___ Extracted entries

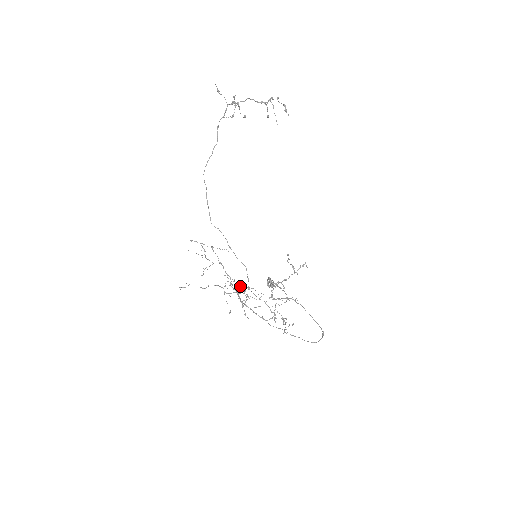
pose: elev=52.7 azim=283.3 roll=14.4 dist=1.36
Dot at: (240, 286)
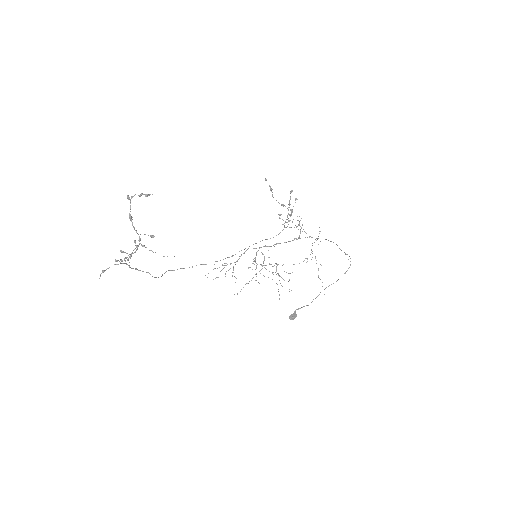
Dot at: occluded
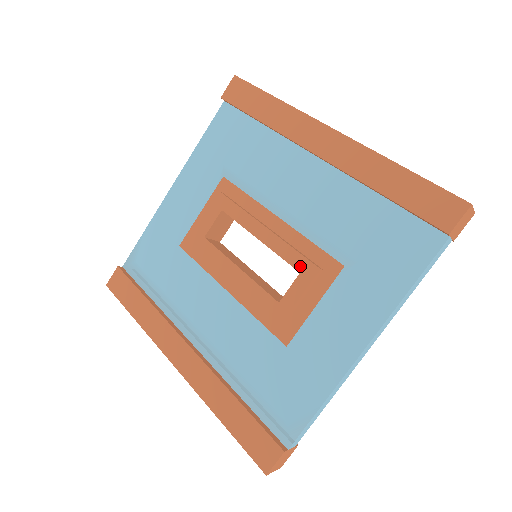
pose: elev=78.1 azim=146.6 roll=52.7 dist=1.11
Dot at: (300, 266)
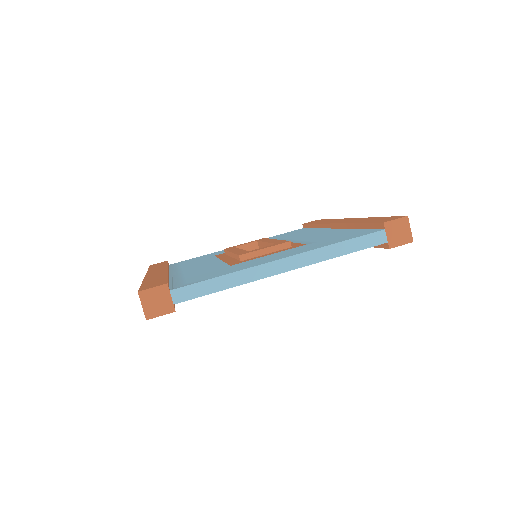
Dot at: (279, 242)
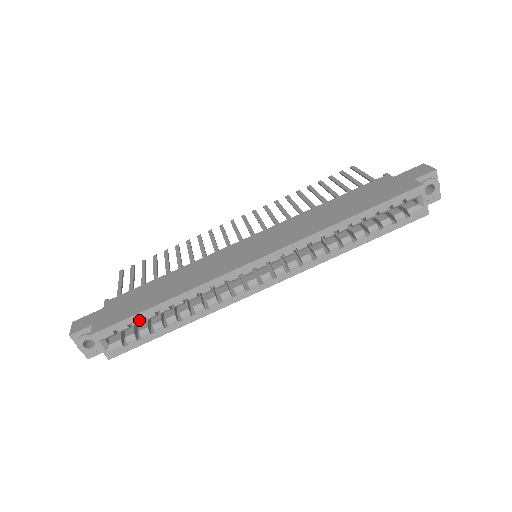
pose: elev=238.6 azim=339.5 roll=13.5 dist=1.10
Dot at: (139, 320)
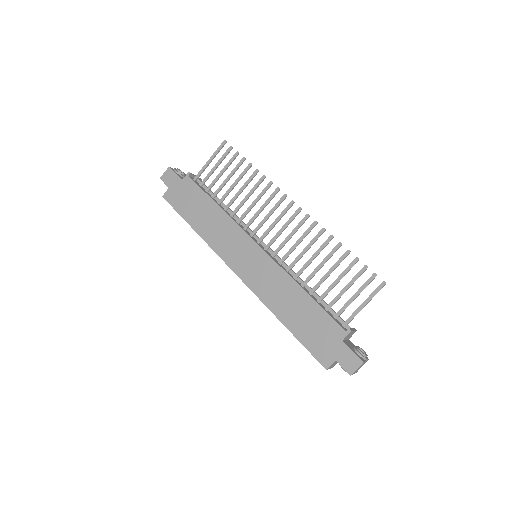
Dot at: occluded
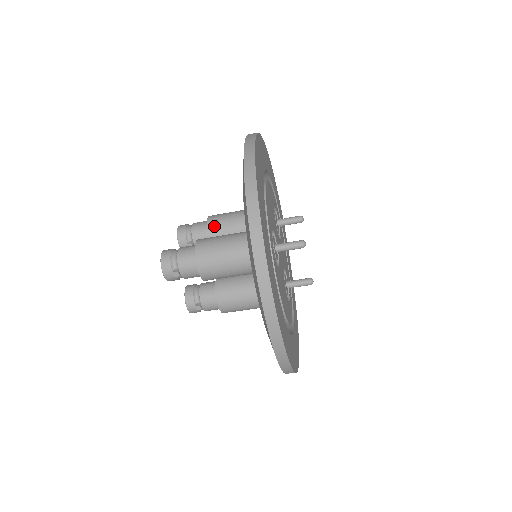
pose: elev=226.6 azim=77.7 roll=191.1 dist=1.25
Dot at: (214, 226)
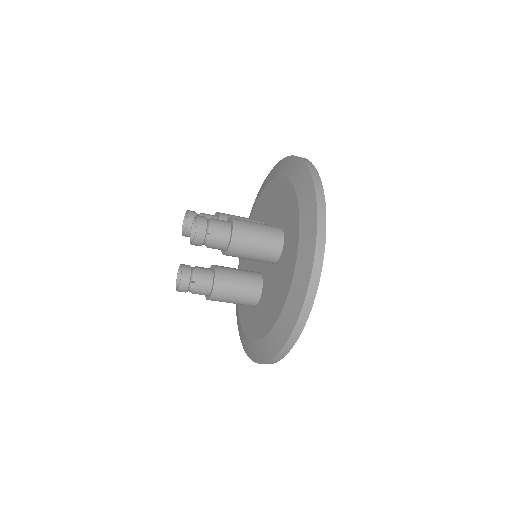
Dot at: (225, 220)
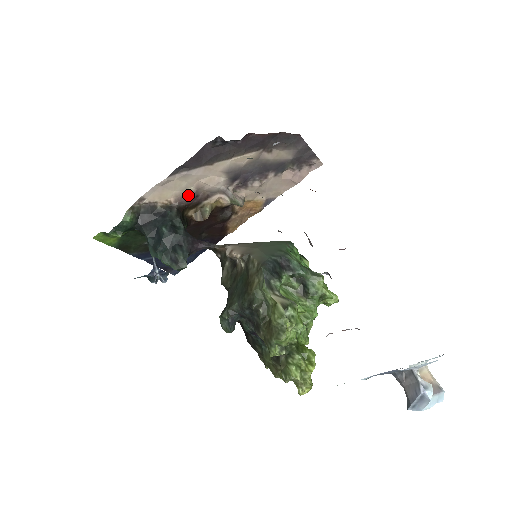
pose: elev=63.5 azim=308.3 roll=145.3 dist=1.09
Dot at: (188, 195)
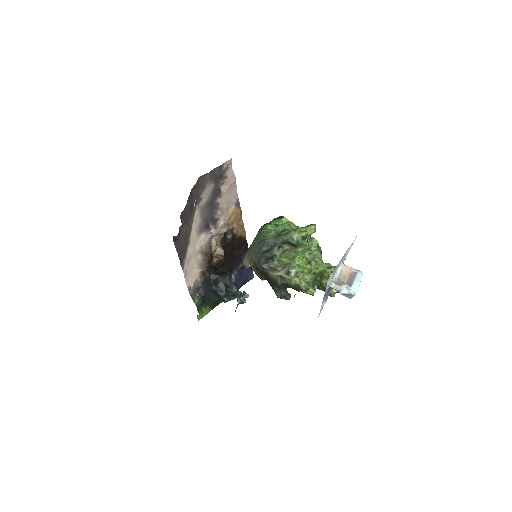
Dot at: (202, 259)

______

Requirement :: Can you rewrite all the records above with "pose" replaced by "view" and everything else unchanged, leaving out the pictures?

Written response ::
view: elev=52.7 azim=283.3 roll=14.4 dist=1.36
Dot at: (240, 286)
Dot at: occluded
view: elev=78.1 azim=146.6 roll=52.7 dist=1.11
Dot at: (300, 266)
Dot at: (279, 242)
view: elev=238.6 azim=339.5 roll=13.5 dist=1.10
Dot at: (139, 320)
Dot at: occluded
view: elev=226.6 azim=77.7 roll=191.1 dist=1.25
Dot at: (214, 226)
Dot at: (225, 220)
view: elev=63.5 azim=308.3 roll=145.3 dist=1.09
Dot at: (188, 195)
Dot at: (202, 259)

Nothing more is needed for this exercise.